Work to complete:
Leaving pictures aside, set down each line exactly, from the first line of the data to the line with "raghavpuja.", both included.

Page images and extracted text
---------------
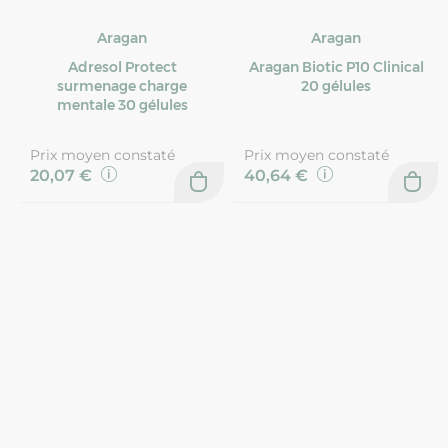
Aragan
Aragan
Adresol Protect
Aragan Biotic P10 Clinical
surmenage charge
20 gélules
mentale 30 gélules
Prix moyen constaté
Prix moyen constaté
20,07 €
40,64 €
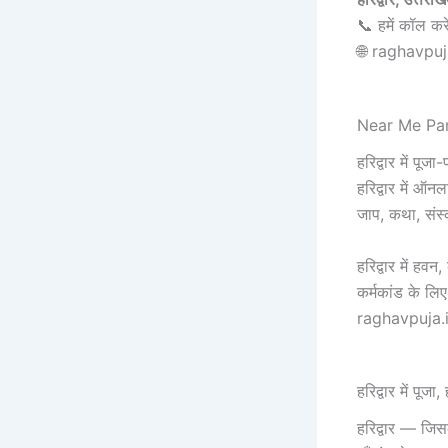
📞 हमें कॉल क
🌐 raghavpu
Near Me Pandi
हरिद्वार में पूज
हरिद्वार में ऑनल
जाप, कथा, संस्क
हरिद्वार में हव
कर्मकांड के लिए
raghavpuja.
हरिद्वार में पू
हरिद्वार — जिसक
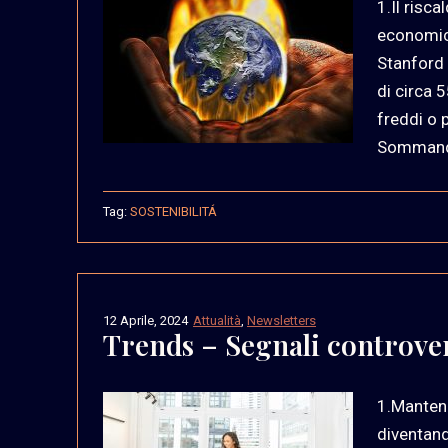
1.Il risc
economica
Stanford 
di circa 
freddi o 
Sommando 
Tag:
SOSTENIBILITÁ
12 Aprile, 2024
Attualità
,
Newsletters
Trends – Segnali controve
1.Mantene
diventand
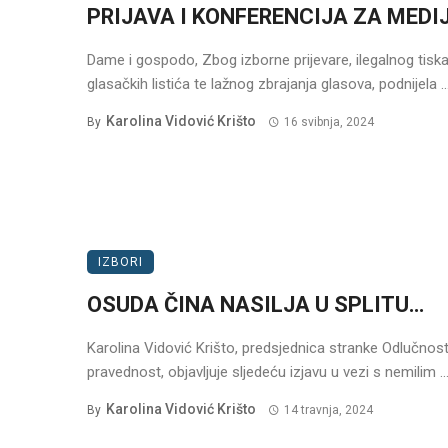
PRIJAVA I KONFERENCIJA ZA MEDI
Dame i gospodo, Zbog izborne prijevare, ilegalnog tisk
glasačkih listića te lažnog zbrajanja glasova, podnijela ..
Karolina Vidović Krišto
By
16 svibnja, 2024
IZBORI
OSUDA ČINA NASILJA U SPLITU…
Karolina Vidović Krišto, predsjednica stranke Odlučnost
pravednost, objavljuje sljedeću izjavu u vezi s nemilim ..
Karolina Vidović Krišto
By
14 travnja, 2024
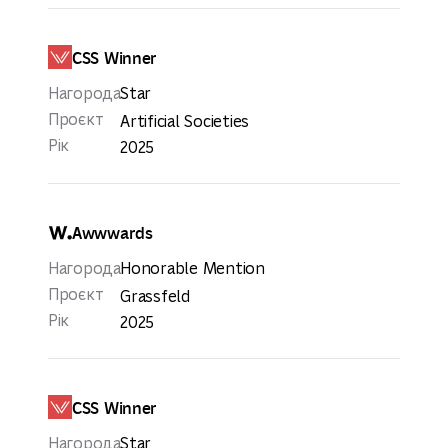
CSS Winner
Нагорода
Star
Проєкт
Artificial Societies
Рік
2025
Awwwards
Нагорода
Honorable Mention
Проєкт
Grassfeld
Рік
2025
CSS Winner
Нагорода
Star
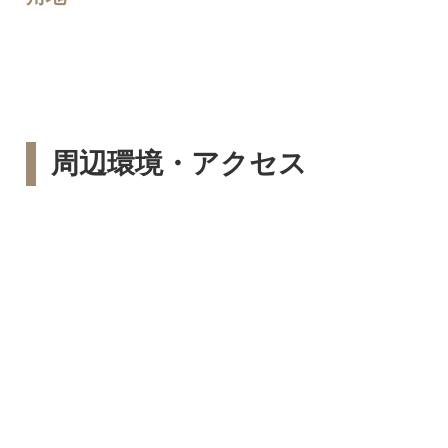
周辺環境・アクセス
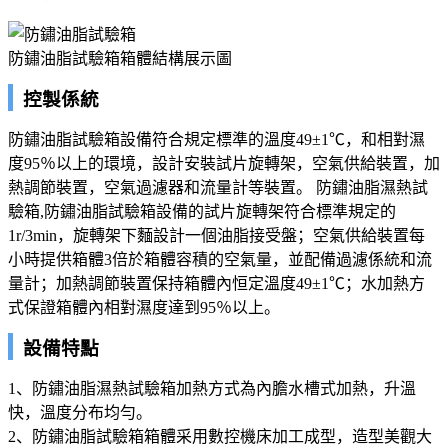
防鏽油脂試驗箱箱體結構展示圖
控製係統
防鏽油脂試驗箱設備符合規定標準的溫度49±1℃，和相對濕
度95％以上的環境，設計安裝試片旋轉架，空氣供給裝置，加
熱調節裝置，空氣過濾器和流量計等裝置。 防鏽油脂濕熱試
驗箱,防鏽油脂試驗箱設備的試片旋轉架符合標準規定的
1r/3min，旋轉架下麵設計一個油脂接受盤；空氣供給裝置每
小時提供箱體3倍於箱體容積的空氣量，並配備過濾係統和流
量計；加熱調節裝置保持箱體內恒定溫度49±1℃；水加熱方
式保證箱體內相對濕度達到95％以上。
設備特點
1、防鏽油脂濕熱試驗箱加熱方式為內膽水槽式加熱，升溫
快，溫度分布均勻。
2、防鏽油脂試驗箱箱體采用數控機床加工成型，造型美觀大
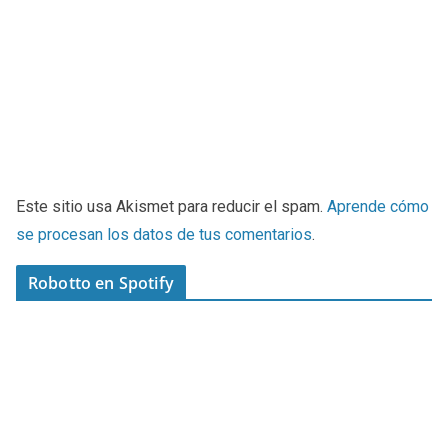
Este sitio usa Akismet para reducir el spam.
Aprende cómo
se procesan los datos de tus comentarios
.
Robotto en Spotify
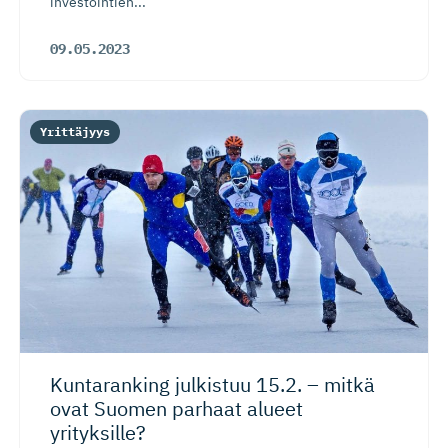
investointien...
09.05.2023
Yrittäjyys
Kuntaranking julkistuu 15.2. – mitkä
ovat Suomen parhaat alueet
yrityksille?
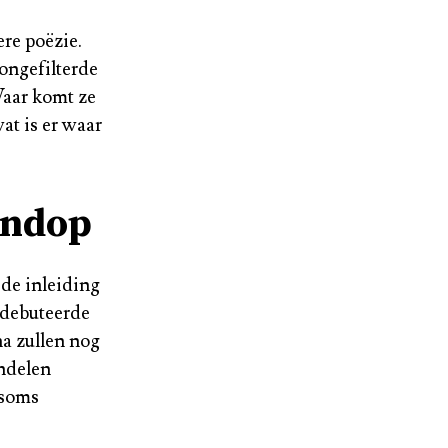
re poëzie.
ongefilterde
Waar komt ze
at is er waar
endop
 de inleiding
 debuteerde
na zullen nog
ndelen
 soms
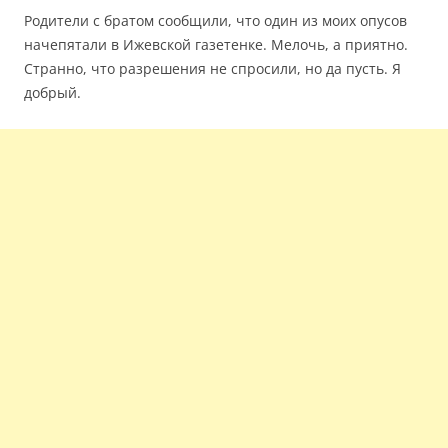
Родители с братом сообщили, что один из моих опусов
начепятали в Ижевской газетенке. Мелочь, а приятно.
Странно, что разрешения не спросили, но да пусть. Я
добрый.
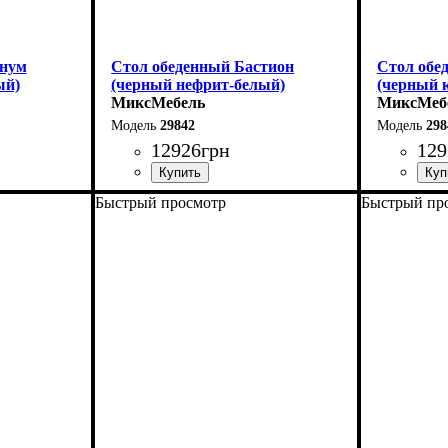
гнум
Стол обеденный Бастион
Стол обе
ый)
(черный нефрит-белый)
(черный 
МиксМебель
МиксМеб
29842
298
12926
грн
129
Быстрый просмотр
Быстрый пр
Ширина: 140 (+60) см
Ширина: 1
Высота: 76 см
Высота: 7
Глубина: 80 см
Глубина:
---------------
Task solution:
Aragan
Aragan
Adresol Protect
Aragan Biotic P10 Clinical
surmenage charge
20 gélules
mentale 30 gélules
Prix moyen constaté
Prix moyen constaté
20,07 €
40,64 €
📞 हमें कॉल क
🌐 raghavpu
Near Me Pandi
हरिद्वार में पूज
हरिद्वार में ऑनल
जाप, कथा, संस्क
हरिद्वार में हव
कर्मकांड के लिए
raghavpuja.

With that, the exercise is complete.